His brows pull together, and his hand loosens around mine.

“What are you saying, baby?” he asks softly, trying to meet my gaze. “What are you trying to say?”

“You know what I’m saying,” I whisper, tears slipping down my cheeks. “You understand perfectly.”

He says nothing.

“I’ve always idolised you,” I continue, voice trembling. “I looked up to you like you were everything. I did everything to make you proud… because your love always felt so far away. Like it was real, but unreachable. Like a myth people whispered about, but no one ever touched.”

He blinks, stunned. “But I’ve been there your whole life…”

I shake my head.

“You were there, yes. But not with me. Not really.”

My voice grows quiet, bitter with memories.
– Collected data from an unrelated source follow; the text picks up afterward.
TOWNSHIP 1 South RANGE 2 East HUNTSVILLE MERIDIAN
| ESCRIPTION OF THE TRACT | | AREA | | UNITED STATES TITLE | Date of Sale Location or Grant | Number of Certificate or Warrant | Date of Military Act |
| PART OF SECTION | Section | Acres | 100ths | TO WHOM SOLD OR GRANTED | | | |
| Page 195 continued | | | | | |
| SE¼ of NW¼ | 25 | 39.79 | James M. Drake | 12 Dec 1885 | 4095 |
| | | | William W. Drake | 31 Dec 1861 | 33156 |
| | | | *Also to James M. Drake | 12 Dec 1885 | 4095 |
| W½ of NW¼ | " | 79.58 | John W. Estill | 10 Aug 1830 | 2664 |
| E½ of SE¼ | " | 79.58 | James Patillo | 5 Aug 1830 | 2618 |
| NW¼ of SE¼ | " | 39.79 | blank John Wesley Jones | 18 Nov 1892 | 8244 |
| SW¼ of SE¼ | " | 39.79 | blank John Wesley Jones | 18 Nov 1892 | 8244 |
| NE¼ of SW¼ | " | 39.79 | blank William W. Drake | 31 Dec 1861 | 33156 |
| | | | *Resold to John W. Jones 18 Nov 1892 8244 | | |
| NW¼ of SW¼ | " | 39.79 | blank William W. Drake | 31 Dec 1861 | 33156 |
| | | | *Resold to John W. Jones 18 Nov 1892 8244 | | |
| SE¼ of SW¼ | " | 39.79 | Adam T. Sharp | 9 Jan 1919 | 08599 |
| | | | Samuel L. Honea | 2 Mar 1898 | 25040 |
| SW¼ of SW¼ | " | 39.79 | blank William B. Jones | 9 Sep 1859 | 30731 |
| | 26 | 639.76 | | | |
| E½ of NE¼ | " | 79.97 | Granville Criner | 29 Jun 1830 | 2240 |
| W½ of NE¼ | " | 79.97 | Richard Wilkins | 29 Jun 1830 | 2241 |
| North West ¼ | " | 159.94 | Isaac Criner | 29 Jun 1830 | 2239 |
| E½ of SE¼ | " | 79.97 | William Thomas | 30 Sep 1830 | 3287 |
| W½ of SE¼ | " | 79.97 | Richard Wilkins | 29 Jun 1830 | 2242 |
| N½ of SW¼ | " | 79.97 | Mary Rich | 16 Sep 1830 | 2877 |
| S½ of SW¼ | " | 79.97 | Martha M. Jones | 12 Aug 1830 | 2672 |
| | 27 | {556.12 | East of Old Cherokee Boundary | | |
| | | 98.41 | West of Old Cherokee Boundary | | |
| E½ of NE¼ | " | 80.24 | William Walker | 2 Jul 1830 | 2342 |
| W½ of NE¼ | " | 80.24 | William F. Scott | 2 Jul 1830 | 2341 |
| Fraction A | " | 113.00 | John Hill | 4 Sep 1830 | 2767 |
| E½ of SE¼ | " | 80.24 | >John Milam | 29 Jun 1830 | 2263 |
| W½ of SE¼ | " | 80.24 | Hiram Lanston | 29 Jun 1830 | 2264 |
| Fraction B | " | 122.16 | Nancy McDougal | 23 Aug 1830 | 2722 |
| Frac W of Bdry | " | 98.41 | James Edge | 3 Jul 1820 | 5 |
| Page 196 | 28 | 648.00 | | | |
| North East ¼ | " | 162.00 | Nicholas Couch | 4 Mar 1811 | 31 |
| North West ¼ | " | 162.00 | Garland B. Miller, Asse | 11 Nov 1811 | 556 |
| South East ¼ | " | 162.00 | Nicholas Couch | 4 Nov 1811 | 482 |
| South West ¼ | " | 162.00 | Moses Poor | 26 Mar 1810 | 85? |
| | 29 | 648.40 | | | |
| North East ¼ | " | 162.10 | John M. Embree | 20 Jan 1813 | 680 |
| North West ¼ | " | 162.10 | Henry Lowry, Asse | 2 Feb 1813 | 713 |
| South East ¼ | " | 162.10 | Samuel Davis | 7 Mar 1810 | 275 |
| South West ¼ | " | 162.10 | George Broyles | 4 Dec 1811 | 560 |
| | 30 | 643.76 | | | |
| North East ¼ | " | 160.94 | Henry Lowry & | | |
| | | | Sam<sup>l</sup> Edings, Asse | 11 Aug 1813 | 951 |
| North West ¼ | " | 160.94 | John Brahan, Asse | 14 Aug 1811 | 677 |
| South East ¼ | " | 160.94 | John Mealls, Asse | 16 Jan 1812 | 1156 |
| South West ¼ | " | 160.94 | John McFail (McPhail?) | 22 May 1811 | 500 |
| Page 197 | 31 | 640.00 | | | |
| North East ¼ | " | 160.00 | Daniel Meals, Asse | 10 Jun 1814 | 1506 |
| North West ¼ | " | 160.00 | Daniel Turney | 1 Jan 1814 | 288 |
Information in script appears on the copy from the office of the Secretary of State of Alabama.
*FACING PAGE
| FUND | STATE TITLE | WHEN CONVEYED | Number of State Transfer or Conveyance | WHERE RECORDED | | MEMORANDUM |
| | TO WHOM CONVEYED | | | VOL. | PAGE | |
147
“I was born into a family where my brothers blamed me for something I had no control over, for the death of a mother I never even got to meet. They hated me for it, and they never bothered to hide it.”

I swallow hard, trying to steady myself.

“And then there was you.”

He doesn’t move. Just listens.

“You gave me everything money could buy. But you withheld the one thing I needed the most… your love. You gave it in pieces. In conditions. I kept trying.... trying to be better, to be perfect, to make you proud. To earn what should’ve never needed earning.”

My throat tightens.

“I didn’t want to get married. But I did it. For you... I walked into that house, into that family, and I took everything thrown at me. Every insult. Every wound. Every lonely night. Because I didn’t want to disappoint you. Because I thought… if I did this one last thing, maybe you’d finally… love me the way I always needed you to.”